I wanted to clutch his hand while we strolled along the cobbled streets of Paris, the wind whipping my hair around, while Ridge whispered sweet nothings to me. The river Seine flowing languidly beside us as we walked without purpose, perhaps stumbling into the warmth of a bistro, where sensual French chatter would wash over me making me feel like I was living inside my own dreams.
“Oh I plan to try everything, at least once.”
I smiled into the quiet of the night. “Good…I need a tour guide after all, and you’re the man for the job.” Ridge had spent a few summers in Paris, working for a French newspaper. He spoke the language fluently, and knew a lot about the city.
“Tour guide?” he said huskily. “You’re not going to see much except the inside of the bedroom, for the first few days at least.”
My lips parted in anticipation. “I’m going to hold you to that.”
“Fly safe, and call me when you arrive?” he said.
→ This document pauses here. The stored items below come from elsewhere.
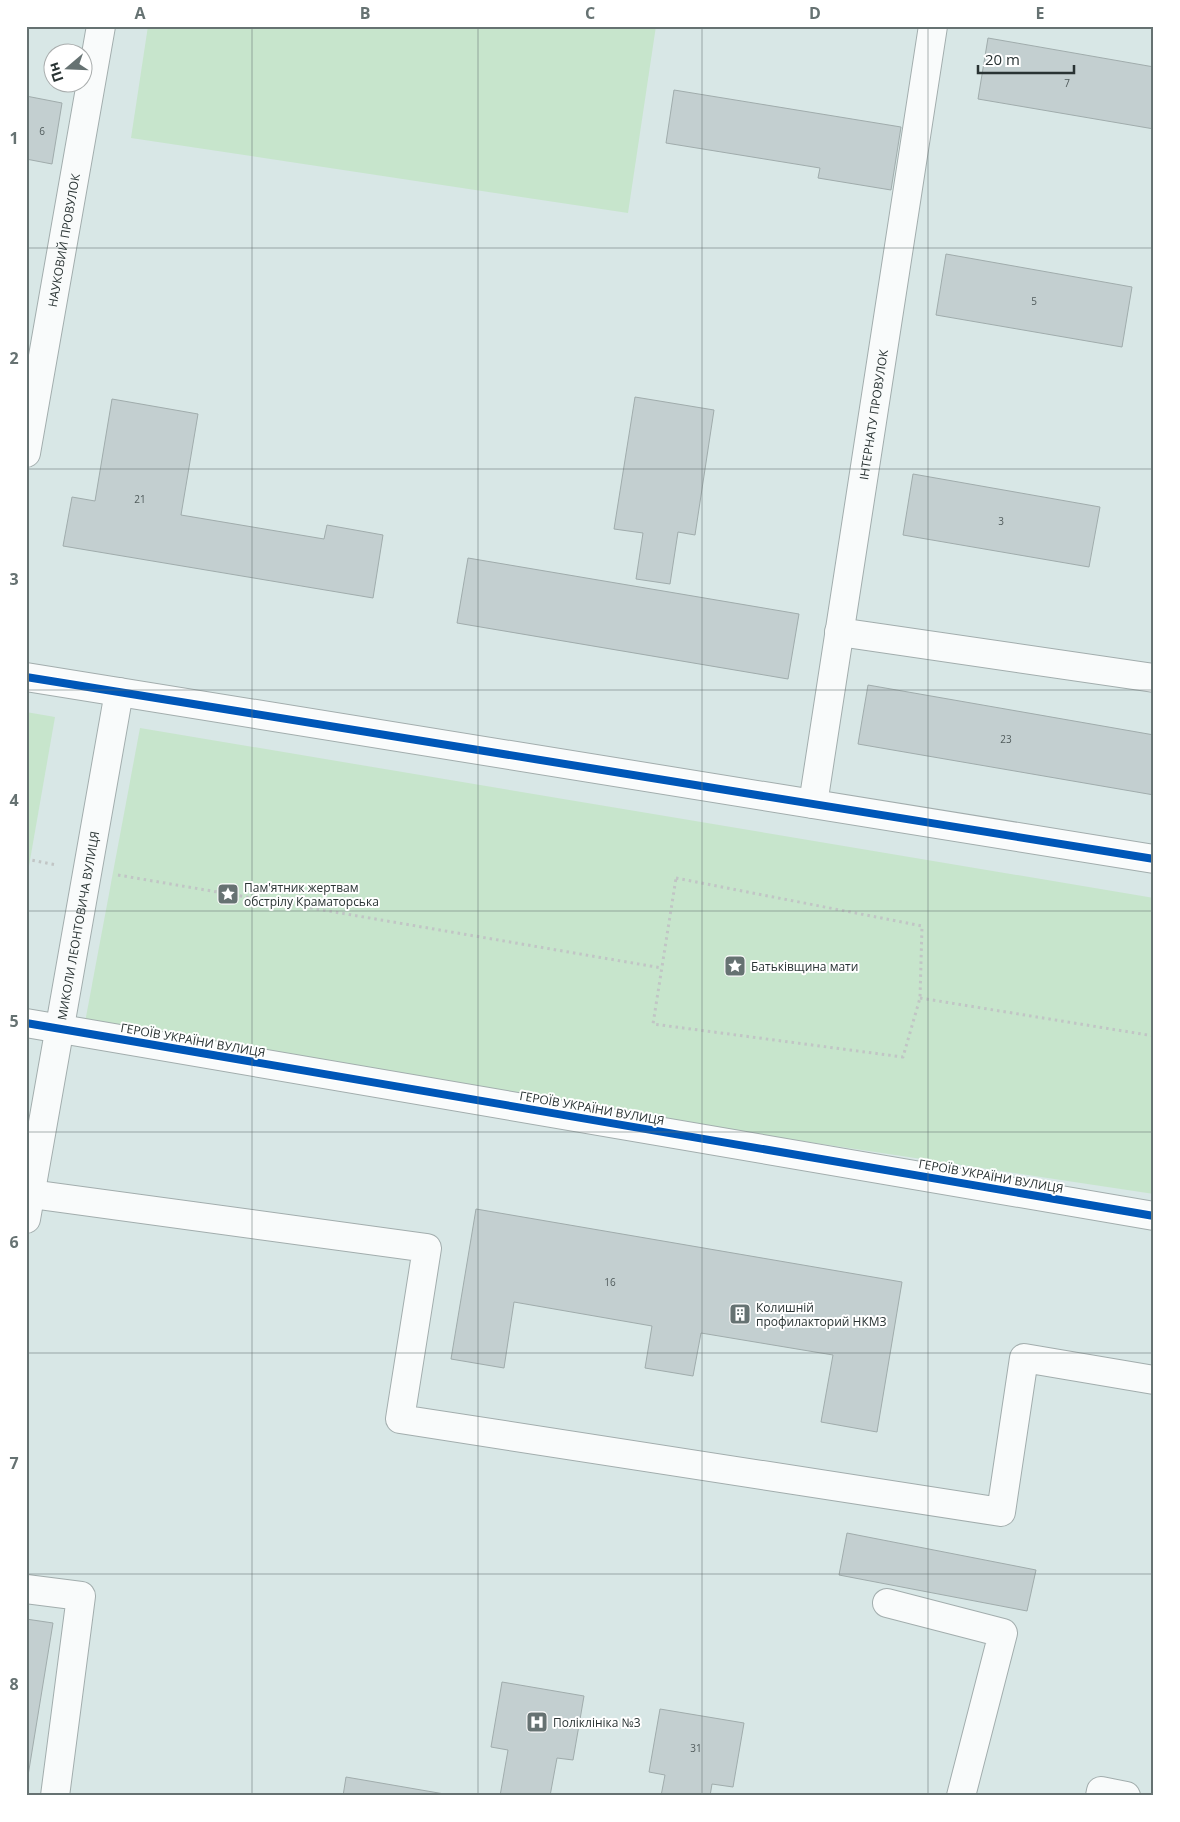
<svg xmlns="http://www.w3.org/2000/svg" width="1180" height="1822" font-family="'Open Sans',sans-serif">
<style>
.green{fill:#c7e5cc}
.building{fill:#c3cfd0;stroke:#a0acac}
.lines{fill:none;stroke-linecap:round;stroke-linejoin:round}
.minor-casing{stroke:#a2adad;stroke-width:30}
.path{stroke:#c1c5c5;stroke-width:3;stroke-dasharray:2.5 4;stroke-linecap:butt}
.minor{stroke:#f9fbfb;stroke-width:28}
.cycleway-casing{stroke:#fff;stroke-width:11}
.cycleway{stroke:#0057b8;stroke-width:8}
.grid{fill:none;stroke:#667272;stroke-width:1;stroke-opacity:0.55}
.labels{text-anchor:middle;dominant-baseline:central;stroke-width:4;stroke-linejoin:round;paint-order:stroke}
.number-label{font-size:10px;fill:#505b5b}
.street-label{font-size:12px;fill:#293333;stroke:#fff}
.poi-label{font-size:12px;fill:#293333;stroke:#fff;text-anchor:start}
.neatline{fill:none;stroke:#667272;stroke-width:2}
.grid-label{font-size:16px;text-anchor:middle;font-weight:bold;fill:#667272}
</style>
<rect width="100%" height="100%" fill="#d8e7e6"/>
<!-- green -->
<g class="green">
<path d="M148 26H656L628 213 131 138Z"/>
<path d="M26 712 55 717 26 883Z"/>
<path d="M140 728 1154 898V1194L83 1033Z"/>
</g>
<!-- building -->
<g class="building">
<path d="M988 38 1154 67V129L978 99Z"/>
<path d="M674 90 901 127 891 190 818 178 820 168 666 143Z"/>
<path d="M26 96 62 103 52 164 26 159Z"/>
<path d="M946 254 1132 287 1122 347 936 315Z"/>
<path d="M635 397 714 410 695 535 678 532 670 584 636 579 643 533 614 529Z"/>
<path d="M112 399 198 414 181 515 324 539 327 525 383 535 373 598 63 546 72 497 95 501Z"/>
<path d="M913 474 1100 507 1089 567 903 535Z"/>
<path d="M468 558 799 614 788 679 457 623Z"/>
<path d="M868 685 1154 735V795L858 744Z"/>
<path d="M476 1209 902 1282 877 1432 821 1422 833 1355 701 1333 693 1376 645 1368 652 1326 514 1302 504 1368 451 1359Z"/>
<path d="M847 1533 1036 1570 1027 1611 839 1575Z"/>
<path d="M26 1619 53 1623 26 1788Z"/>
<path d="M502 1682 584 1696 573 1760 557 1758 550 1796H500L508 1750 491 1747Z"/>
<path d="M660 1709 744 1723 733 1787 712 1784 710 1796H661L665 1775 649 1772Z"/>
<path d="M346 1777 456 1796H343Z"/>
</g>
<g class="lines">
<!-- minor casing -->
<g class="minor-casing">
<g id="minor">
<path id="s1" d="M26 453 101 26"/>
<path d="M839 632 1154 678"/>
<path d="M26 677 1154 859"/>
<path id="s2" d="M813 804 933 26"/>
<path d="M26 1023 1154 1216"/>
<path d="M31 1194 427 1248 400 1419 1001 1512 1024 1358 1154 1380"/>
<path id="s3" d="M26 1219 119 692"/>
<path d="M26 1589 81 1596 55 1796"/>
<path d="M887 1603 1003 1633 961 1796"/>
<path d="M1100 1796 1101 1791 1126 1796"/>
</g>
</g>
<!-- path -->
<g class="path">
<path d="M26 859 57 865"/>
<path d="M118 875 662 968"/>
<path d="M676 878 922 926 920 998 903 1057 653 1024Z"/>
<path d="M920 998 1154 1036"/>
</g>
<!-- minor -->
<use href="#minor" class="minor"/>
<!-- cycleway casing -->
<g class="cycleway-casing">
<g id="cycleway">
<path d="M26 677 1154 859"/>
<path d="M26 1023 1154 1216"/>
</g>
</g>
<!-- cycleway -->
<use href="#cycleway" class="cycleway"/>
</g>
<!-- grid -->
<path class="grid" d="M252 26V1796M478 26V1796M702 26V1796M928 26V1796M26 248H1154M26 469H1154M26 690H1154M26 911H1154M26 1132H1154M26 1353H1154M26 1574H1154"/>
<!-- icons -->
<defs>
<g id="sight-square" transform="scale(1.125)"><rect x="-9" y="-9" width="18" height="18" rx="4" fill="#667272" stroke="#fff"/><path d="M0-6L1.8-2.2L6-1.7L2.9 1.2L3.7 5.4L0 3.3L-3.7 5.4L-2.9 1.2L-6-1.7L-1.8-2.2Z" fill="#fff"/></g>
<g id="building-square" transform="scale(1.125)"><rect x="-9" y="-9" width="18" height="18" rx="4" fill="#667272" stroke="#fff"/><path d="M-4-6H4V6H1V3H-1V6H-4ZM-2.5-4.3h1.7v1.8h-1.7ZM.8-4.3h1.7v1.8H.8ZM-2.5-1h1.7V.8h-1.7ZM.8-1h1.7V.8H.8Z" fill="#fff"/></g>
<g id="hospital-square" transform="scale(1.125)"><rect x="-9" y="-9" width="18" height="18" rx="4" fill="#667272" stroke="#fff"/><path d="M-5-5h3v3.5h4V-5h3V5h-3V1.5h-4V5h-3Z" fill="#fff"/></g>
</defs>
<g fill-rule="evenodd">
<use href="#sight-square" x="228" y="894"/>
<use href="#sight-square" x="735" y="966"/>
<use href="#building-square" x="740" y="1314"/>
<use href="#hospital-square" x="537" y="1722"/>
</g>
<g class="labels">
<!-- number labels -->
<g class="number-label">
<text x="1067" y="83">7</text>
<text x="42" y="131">6</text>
<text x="1034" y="301">5</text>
<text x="140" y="499">21</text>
<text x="1001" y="521">3</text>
<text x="1006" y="739">23</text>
<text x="610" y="1282">16</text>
<text x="696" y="1748">31</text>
</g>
<!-- street labels -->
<g class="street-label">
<text stroke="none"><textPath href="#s1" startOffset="216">НАУКОВИЙ ПРОВУЛОК</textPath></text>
<text stroke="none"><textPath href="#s2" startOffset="394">ІНТЕРНАТУ ПРОВУЛОК</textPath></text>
<text stroke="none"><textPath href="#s3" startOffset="298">МИКОЛИ ЛЕОНТОВИЧА ВУЛИЦЯ</textPath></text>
<text transform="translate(193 1040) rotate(10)">ГЕРОЇВ УКРАЇНИ ВУЛИЦЯ</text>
<text transform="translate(592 1108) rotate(10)">ГЕРОЇВ УКРАЇНИ ВУЛИЦЯ</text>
<text transform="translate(991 1176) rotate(10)">ГЕРОЇВ УКРАЇНИ ВУЛИЦЯ</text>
</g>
<!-- poi labels -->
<g class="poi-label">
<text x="244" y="887">Пам'ятник жертвам<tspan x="244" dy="14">обстрілу Краматорська</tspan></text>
<text x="751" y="966">Батьківщина мати</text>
<text x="756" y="1307">Колишній<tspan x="756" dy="14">профилакторий НКМЗ</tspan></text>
<text x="553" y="1722">Поліклініка №3</text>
</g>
</g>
<!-- border -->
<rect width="1180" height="1822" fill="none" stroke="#ffffff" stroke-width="55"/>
<!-- north arrow -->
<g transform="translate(68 68) rotate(251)"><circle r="24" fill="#ffffff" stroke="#a9adad"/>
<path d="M0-4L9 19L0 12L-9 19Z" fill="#667272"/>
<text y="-8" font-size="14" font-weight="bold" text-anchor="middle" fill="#293333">Пн</text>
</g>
<!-- scale -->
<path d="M978 65v8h96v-8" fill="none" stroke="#293333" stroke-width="2.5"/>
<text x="985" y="65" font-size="15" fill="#293333" stroke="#ffffff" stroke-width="4" paint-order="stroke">20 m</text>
<rect x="28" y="28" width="1124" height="1766" class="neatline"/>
<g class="grid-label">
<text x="140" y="19">A</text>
<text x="365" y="19">B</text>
<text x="590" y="19">C</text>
<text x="815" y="19">D</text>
<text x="1040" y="19">E</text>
<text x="14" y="144">1</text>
<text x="14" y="364">2</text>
<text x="14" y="585">3</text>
<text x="14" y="806">4</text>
<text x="14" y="1027">5</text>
<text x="14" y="1248">6</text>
<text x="14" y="1469">7</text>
<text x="14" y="1690">8</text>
</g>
</svg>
“You too. Be careful in Indonesia.”
“I love you, Sarah Smith.”
“And I you, Ridge Warner.”
***
Before dawn draped its golden orange ribbons across the sky, I was at my bookshop, enjoying the quiet, relishing the long goodbye. The lull before the town awoke. Soft yellow lamp light spilled through the shop, the novels basked sleepily in the warm glow.
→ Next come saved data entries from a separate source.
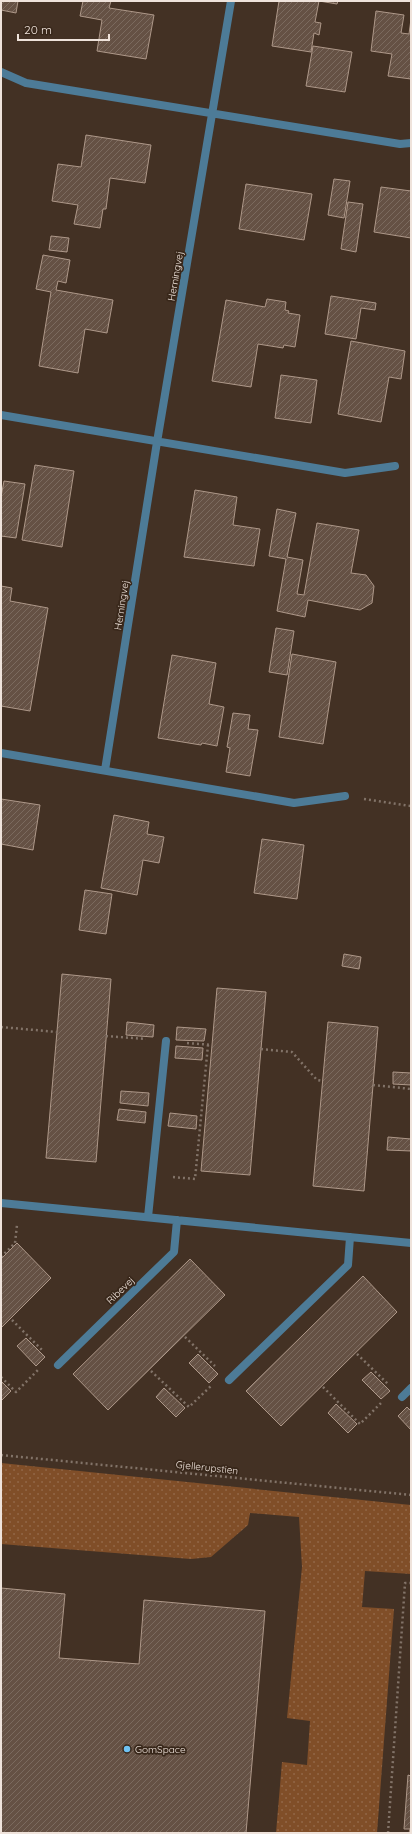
<svg xmlns="http://www.w3.org/2000/svg" width="412" height="1834" font-family="Quicksand,sans-serif">
  <style>
    .grass { fill: url(#grass-dots) }
    .building { fill: url(#building-hatch); stroke: #ae9889 }
    .lines { fill: none; stroke-linecap: round; stroke-linejoin: round }
    .path { stroke: #827368; stroke-width: 2.5; stroke-dasharray: 2 3; stroke-linecap: butt }
    .street { stroke: #4d7b97; stroke-width: 8 }
    .poi-dot { fill: #6ec2f3; stroke: #38271a; stroke-width: 1.5 }
    .labels { text-anchor: middle; stroke-width: 3.5; stroke-linejoin: round; paint-order: stroke }
    .street-label { font-size: 10px; fill: #efe3db; stroke: #38271a }
    .poi-label { font-size: 10px; fill: #efe3db; stroke: #38271a; text-anchor: start }
  </style>
  <defs>
    <pattern id="grass-dots" width="8" height="8" patternUnits="userSpaceOnUse"><rect width="8" height="8" fill="#804e28"/><path d="M2 2h.1M6 6h.1" fill="none" stroke="#926747" stroke-width="1.8" stroke-linecap="round"/></pattern>
    <pattern id="building-hatch" width="6" height="6" patternUnits="userSpaceOnUse"><rect width="6" height="6" fill="#655144"/><path d="M-1 1l2-2M0 6l6-6M5 7l2-2" fill="none" stroke="#7b6a5e"/></pattern>
  </defs>
  <rect width="100%" height="100%" fill="#433124"/>
  <!-- grass -->
  <path class="grass" d="M1,1463l410,42v69l-46,-3 -3,36 32,2 -17,224h-101l6,-71 25,3 3,-44 -23,-3 15,-151 -3,-50 -49,-4 -2,12 -37,32 -20,2 -190,-15z"/>
  <!-- building -->
  <path class="building" d="M1,1h17l-2,12 -15,-3z
    M83,1h28l-2,7 45,7 -8,44 -49,-8 5,-31 -22,-4z
    M279,1h59l-1,3 -18,-3 -4,21 6,1 -2,12 -5,-2 -3,19 -39,-6z
    M376,11l28,4 -3,18 8,1 2,-15v60l-23,-3 4,-22 -21,-3z
    M313,46l39,6 -7,40 -39,-6z
    M86,135l65,10 -6,38 -35,-5 -4,31h-3l-3,19 -26,-4 4,-19 -26,-4 6,-37 23,3z
    M334,179l16,2 -6,37 -16,-3z
    M246,184l66,10 -8,46 -65,-11z
    M381,187l30,4v47l-37,-6z
    M348,202l15,2 -7,48 -15,-3z
    M51,236l18,2 -2,14 -18,-2z
    M43,255l27,5 -4,23 -8,-2 -2,9 57,10 -6,33 -22,-4 -7,44 -39,-7 12,-74 -15,-3z
    M331,296l45,7 -1,7 -14,-2 -5,31 -31,-5z
    M267,299l19,3 -1,8 4,1 -1,2 12,2 -5,32 -11,-2 -1,3 -25,-4 -7,43 -39,-6 14,-81 39,7z
    M351,341l54,10 -4,28 -12,-2 -8,45 -43,-8z
    M281,375l36,5 -6,43 -36,-5z
    M35,465l39,6 -12,76 -40,-7z
    M4,481l21,3 -9,54 -15,-2v-39z
    M195,490l42,7 -4,28 27,4 -6,37 -70,-9z
    M277,509l19,4 -9,44 16,3 -6,34 7,1 13,-72 42,7 -8,43 15,2 8,11 -2,17 -12,7 -52,-10 -3,17 -28,-6 9,-52 -17,-3z
    M1,586l11,2 -2,13 38,7 -18,103 -29,-5z
    M276,628l18,3 -7,44 -18,-3z
    M292,654l44,8 -13,82 -44,-7z
    M172,655l44,8 -7,41 15,3 -7,39 -15,-3 -1,2 -43,-7z
    M233,713l17,2 -2,14 10,1 -8,46 -24,-4 4,-24 -3,-1z
    M1,799l39,6 -7,45 -32,-6z
    M114,815l35,7 -2,12 17,3 -5,26 -16,-3 -6,35 -36,-7z
    M262,839l42,6 -7,54 -43,-6z
    M85,890l27,4 -6,40 -27,-4z
    M344,954l17,3 -2,12 -17,-3z
    M62,974l49,5 -15,183 -50,-4z
    M217,988l49,4 -16,183 -49,-4z
    M127,1022l27,3 -1,12 -27,-2z
    M328,1022l50,5 -14,164 -51,-5z
    M177,1027l29,2 -2,12 -28,-1z
    M176,1046l27,2 -1,12 -27,-2z
    M393,1072l18,1v12l-18,-1z
    M121,1091l28,2 -1,13 -28,-3z
    M119,1109l27,3 -1,11 -28,-3z
    M170,1113l27,3 -1,13 -28,-3z
    M388,1137l23,2v12l-24,-1z
    M17,1243l34,35 -50,50v-69z
    M190,1259l35,36 -117,115 -35,-36z
    M363,1276l34,36 -116,114 -35,-35z
    M26,1338l19,19 -9,9 -19,-20z
    M198,1354l20,20 -9,9 -20,-20z
    M371,1372l19,19 -9,8 -19,-19z
    M1,1381l10,10 -9,9 -1,-1z
    M164,1388l21,20 -9,9 -20,-20z
    M336,1404l21,20 -9,9 -20,-20z
    M407,1407l4,4v19l-13,-14z
    M1,1588l64,6 -6,64 80,6 5,-64 121,11 -19,222h-245z
    M408,1775l3,1v57h-2l1,-4h-6z"/>
  <g class="lines">
    <!-- path -->
    <path class="path" d="M364,799l47,7
      M1,1027l56,5
      M106,1036l40,3
      M187,1043l25,2
      M261,1049l31,3 25,28 6,1
      M373,1085l38,4
      M173,1177l22,2 13,-134
      M1,1257l14,-14 2,-18
      M12,1320l31,31
      M185,1337l30,29
      M357,1354l31,30
      M151,1371l38,36 22,-21
      M1,1377l15,15 23,-23
      M323,1387l37,37 23,-23
      M1,1455l410,40
      M388,1833l17,-250h6"/>
    <!-- street -->
    <path class="street" d="M1,72l25,11 374,61 11,-1
      M1,415l344,58 50,-7
      M1,753l293,50 51,-7
      M105,770l52,-328 74,-441
      M1,1203l410,40
      M148,1217l18,-176
      M58,1365l116,-113 3,-32
      M229,1380l119,-115 2,-28
      M402,1397l9,-9"/>
  </g>
  <!-- markers -->
  <circle class="poi-dot" cx="127" cy="1749" r="4"/>
  <g class="labels">
    <!-- street labels -->
    <g class="street-label">
      <text transform="translate(175 276) rotate(-80)" y="4">Herningvej</text>
      <text transform="translate(121 605) rotate(-81)" y="4">Herningvej</text>
      <text transform="translate(120 1290) rotate(-44)" y="4">Ribevej</text>
      <text transform="translate(207 1467) rotate(6)" y="4">Gjellerupstien</text>
    </g>
    <!-- poi labels -->
    <g class="poi-label">
      <text x="135" y="1753">GomSpace</text>
    </g>
  </g>
  <!-- border -->
  <rect width="412" height="1834" fill="none" stroke="#efe3db" stroke-width="4"/>
  <!-- scale -->
  <path d="M18 34v6h91v-6" fill="none" stroke="#efe3db" stroke-width="2"/>
  <text x="24" y="34" font-size="12" fill="#efe3db" stroke="#38271a" stroke-width="3" paint-order="stroke">20 m</text>
</svg>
Leaving my books would be like leaving a piece of me behind, just the thought made me catch my breath, as though I’d done something audacious even considering it. I ran my fingers over their covers, murmuring farewells. How many would be missing when I returned? Their voyage into someone’s home, someone’s life, completed without me. There’d be no time to wish them well.
There was a slight rustle, a whisper-quiet mewling. I pivoted, hoping to catch a book moving, but I was too late. The stacks stood solemnly, fat with pride and perhaps a touch of melancholy. Did they sense I was leaving? I wanted to lock the front door, and let them all languish until I returned…
Would Sophie’s shop be this alive? With stacks of leather bound books peeking from a wooden shelf so high, I’d need a ladder to investigate? Or hidden hutches piled with old letters and diaries, penned by some of the writers who’d escaped from their lives and scribbled away there, their words flowing in such a famous place. Would I arrive and hear whispers from the past? The murmur of authors long since gone from this world? Their ghostlike presence hovering in the place they wrote their very last masterpiece. The place they were happiest – a haven for word lovers.
I wanted that…that feeling of being wholly alive, surrounded by likeminded souls. Bibliophiles who re-read a book because it was so damn good – it had become a friend, one you turned to for comfort. The intimacy, the quiet, where words washed over you and made you smile again.
And to befriend other bookworms whose lives were left in tatters after falling in love with a fictional character. Unable to eat or sleep, and sad that you’d never met him, because he wasn’t real, except in your mind. But you still looked for him in faces of people on the street anyway, you’d recognize him anywhere. It would take weeks, sometimes years to stop yearning for that character who’d virtually jumped from the page and smothered you with kisses. Would I find people like that in the bookshop on the Left Bank where the cherry trees stood?
With a nervous flutter in my belly, I said goodbye to my books, and silently wished them well, hoping that if a customer stumbled upon them while I was absent they’d be cherished.